Aldolase C tagged with green fluorescent protein (C-GFP) expressed in forebrain astrocytes is detected in extracellular vesicles (EVs) isolated from the blood. (a) Scheme of the in utero electroporation. Forebrain astrocytes were transduced by in utero electroporation with aldolase C-GFP or GFP. Plasmids were injected into the left lateral ventricle on embryonic day 18.5. The orientation of the electrodes used to apply the voltage pulse is shown. (b) Immunohistofluorescent detection of glial fibrillary acid protein (GFAP) and GFP in coronal brain slices indicated that cells positive for both proteins were detected in the borders of the lateral ventricles (LV, indicated by arrows), and (c) in the hilus of the dentate gyrus (DG). Gr, granule cells. (d) Aldolase C (left) or GFP (right) was detected in astrocyte homogenates (AH) electroporated with aldolase C-GFP or in sEVs isolated from the serum of these animals.

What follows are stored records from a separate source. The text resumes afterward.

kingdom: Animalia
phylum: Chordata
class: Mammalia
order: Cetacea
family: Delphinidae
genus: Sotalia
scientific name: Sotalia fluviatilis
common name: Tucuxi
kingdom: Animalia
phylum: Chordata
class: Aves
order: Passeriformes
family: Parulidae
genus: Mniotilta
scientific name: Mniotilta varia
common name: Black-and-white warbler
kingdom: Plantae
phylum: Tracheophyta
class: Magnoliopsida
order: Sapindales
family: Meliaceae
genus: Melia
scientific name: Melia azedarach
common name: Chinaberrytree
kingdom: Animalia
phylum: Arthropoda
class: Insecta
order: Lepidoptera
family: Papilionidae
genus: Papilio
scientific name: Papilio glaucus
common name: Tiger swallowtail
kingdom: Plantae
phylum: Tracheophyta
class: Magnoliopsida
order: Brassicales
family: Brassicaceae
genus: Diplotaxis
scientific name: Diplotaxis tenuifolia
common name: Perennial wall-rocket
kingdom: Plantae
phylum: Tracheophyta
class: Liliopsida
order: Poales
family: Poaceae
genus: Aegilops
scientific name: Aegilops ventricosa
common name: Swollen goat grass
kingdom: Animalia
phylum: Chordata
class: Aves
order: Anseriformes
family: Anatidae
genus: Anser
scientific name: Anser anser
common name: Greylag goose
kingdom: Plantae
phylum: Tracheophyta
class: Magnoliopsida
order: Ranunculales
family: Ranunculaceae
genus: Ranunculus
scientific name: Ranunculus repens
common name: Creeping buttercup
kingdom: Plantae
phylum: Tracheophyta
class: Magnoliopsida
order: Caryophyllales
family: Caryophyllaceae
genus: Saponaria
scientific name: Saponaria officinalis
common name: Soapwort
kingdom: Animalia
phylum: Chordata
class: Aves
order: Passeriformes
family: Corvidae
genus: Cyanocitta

Note that in the sEVs, the modified form of aldolase C was detected (~ 55 kDa), as well as the recombinant protein (~ 70 kDa), which was also visible with the GFP antibody. (e) Aldolase C (left) or GFP (right) was detected in the astrocyte homogenates (AH) that were electroporated with GFP or in extracellular vesicles (sEVs) isolated from the serum of these animals. Note that in sEVs, the modified form of aldolase C was detected (~ 55 kDa), while in these animals, no GFP could be detected in the EVs. Observations were conducted in n = 5 independent animal groups (n = 4 rats per group for blood collection). (f) EVs bearing the glial glutamate transporter EAAT2 in their membrane are enriched in aldolase C. EVs were immunoisolated in nondenaturating conditions with an antibody directed against an extracellular epitope of EAAT2. The input lane was loaded with 8% of the EVs used for the precipitation procedure (i.e., 20 µg). Note that EAAT2 can only be detected in the input after overexposure of the same blot (right lanes), revealing a huge enrichment of EAAT2-bearing vesicles in the isolated material that in turn also contains higher aldolase C levels compared with the input EVs.